So is my best bet to upgrade the memory to 1GB?
Or upgrade my processor to an XP2700+ (or whatever the fastest Socket A chip is, as I don't want to replace my MB)
Or upgrade my video card?

Thanks in advance!

ua549
01-27-2006, 03:19 PM
Use performance monitor to see if the paging file is being used excessively and by which process. Computer Management, Performance Logs and Alerts, Counter Logs. Create a new log and add the counters you need. I suggest starting with memory - pages/sec , processor - processor time and physical disk - average disk queue length.

My guess is more memory, but if the average disk queue length is much greater than zero for any length of time, disk I/O is the bottleneck. Ideally the average disk queue length should be zero - nothing waiting for disk I/O. each I/O is in process (serviced) immediately.

stingray454
02-01-2006, 03:30 PM
I checked the CPU utilization during playback of a 1080i HD recording, and it was 85-90% in full screen mode, occassionally spiking to 100%, which is also when I would notice some pausing in the video and skipped frames. I'm running nVidia's PureVideo decoder, but unfortunately my FX5200 doesn't support PureVideo's HD playback acceleration on the GPU.

> [EXERCISE 1]: Please rewrite the part of the forum thread that opens with the words containing "Or upgrade my processor" and closes with "process (serviced) immediately.", changing "average disk queue length" to "disk queue depth" each time it appears.
> [EXERCISE 2]: In the forum thread, what CPU utilization was measured in full screen mode during playback of a 1080i HD recording?
The entries have nothing to do with the forum thread.

Dataset entries:
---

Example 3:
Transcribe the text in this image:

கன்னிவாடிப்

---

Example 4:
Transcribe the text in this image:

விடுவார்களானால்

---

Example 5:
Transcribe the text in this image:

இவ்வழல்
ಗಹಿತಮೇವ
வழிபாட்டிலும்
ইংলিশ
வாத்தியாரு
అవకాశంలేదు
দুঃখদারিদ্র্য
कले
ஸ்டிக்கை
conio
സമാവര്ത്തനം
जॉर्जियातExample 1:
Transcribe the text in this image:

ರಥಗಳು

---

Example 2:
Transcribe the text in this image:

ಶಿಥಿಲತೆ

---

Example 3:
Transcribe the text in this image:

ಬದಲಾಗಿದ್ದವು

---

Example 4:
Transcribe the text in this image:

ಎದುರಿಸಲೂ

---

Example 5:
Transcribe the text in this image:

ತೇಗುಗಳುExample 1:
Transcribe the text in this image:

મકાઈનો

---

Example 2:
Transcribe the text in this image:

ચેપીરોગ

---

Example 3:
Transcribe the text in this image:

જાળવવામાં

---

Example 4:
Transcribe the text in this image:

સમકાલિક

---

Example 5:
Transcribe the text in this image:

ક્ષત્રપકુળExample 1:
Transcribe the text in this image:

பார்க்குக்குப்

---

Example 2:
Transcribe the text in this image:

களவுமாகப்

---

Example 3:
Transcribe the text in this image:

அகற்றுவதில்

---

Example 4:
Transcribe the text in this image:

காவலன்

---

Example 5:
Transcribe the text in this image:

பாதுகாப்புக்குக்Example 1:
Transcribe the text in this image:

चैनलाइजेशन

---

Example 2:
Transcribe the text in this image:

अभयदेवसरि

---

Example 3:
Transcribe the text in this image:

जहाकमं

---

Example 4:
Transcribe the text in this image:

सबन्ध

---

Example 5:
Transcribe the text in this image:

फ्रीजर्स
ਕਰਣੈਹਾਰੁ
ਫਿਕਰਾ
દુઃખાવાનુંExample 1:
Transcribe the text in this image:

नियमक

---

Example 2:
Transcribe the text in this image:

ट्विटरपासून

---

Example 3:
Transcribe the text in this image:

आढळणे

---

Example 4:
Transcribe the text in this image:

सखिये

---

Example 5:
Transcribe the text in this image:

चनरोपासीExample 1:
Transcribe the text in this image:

> [EXERCISE ANSWER 1]:
Or upgrade my processor to an XP2700+ (or whatever the fastest Socket A chip is, as I don't want to replace my MB)
Or upgrade my video card?

Thanks in advance!

ua549
01-27-2006, 03:19 PM
Use performance monitor to see if the paging file is being used excessively and by which process. Computer Management, Performance Logs and Alerts, Counter Logs. Create a new log and add the counters you need. I suggest starting with memory - pages/sec , processor - processor time and physical disk - disk queue depth.

My guess is more memory, but if the disk queue depth is much greater than zero for any length of time, disk I/O is the bottleneck. Ideally the disk queue depth should be zero - nothing waiting for disk I/O. each I/O is in process (serviced) immediately.

> [EXERCISE ANSWER 2]: It was 85-90%, occasionally spiking to 100%.